* Task details
Retype, character for character, the line containing "Как стать нашим автором" along with each line after it through the end of the data, and only those.

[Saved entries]
^^^^
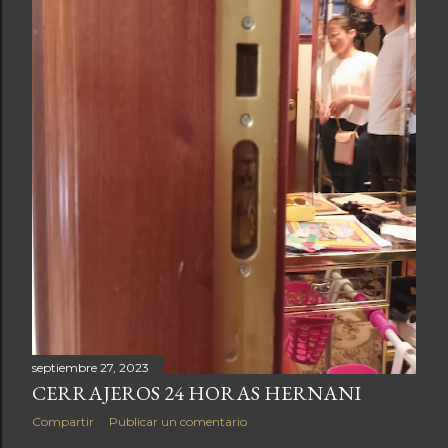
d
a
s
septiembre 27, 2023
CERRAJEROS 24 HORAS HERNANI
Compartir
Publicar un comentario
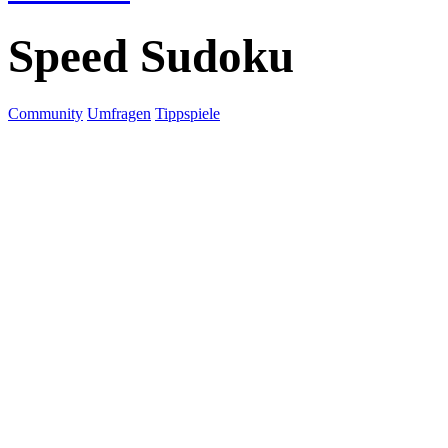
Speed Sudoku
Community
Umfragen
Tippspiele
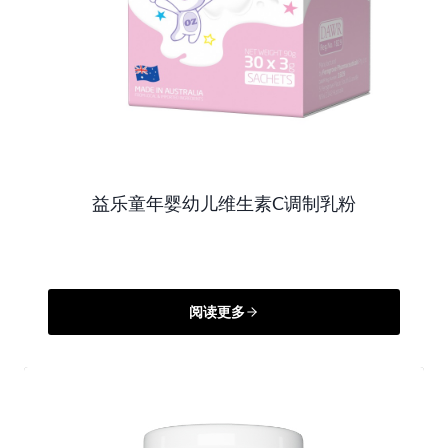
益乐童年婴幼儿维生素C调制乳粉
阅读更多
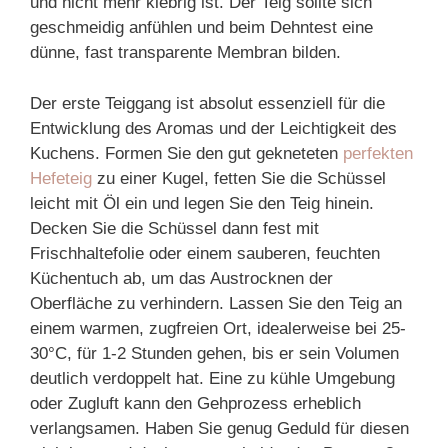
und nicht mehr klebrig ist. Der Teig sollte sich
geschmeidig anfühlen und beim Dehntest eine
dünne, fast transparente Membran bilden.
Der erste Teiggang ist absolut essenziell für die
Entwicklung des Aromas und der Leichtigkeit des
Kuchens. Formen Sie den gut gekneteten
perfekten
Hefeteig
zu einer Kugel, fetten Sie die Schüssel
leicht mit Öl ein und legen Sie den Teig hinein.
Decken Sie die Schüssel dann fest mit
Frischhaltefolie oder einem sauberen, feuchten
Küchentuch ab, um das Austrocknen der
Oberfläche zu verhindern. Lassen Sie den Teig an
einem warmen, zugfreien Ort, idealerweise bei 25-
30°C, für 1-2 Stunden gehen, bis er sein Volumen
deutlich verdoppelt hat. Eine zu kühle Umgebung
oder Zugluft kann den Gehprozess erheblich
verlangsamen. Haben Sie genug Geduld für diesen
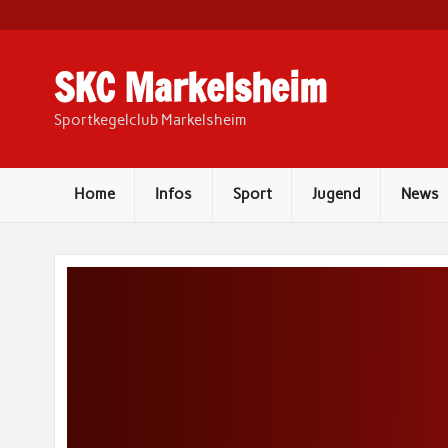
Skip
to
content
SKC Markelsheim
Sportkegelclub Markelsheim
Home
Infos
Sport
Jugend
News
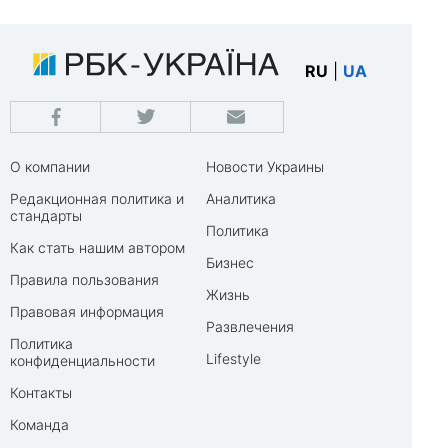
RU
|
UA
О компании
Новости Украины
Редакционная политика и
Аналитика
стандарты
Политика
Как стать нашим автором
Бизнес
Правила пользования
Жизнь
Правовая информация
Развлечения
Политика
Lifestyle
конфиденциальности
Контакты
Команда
^^^^
* Result of the exercise
Как стать нашим автором
Бизнес
Правила пользования
Жизнь
Правовая информация
Развлечения
Политика
Lifestyle
конфиденциальности
Контакты
Команда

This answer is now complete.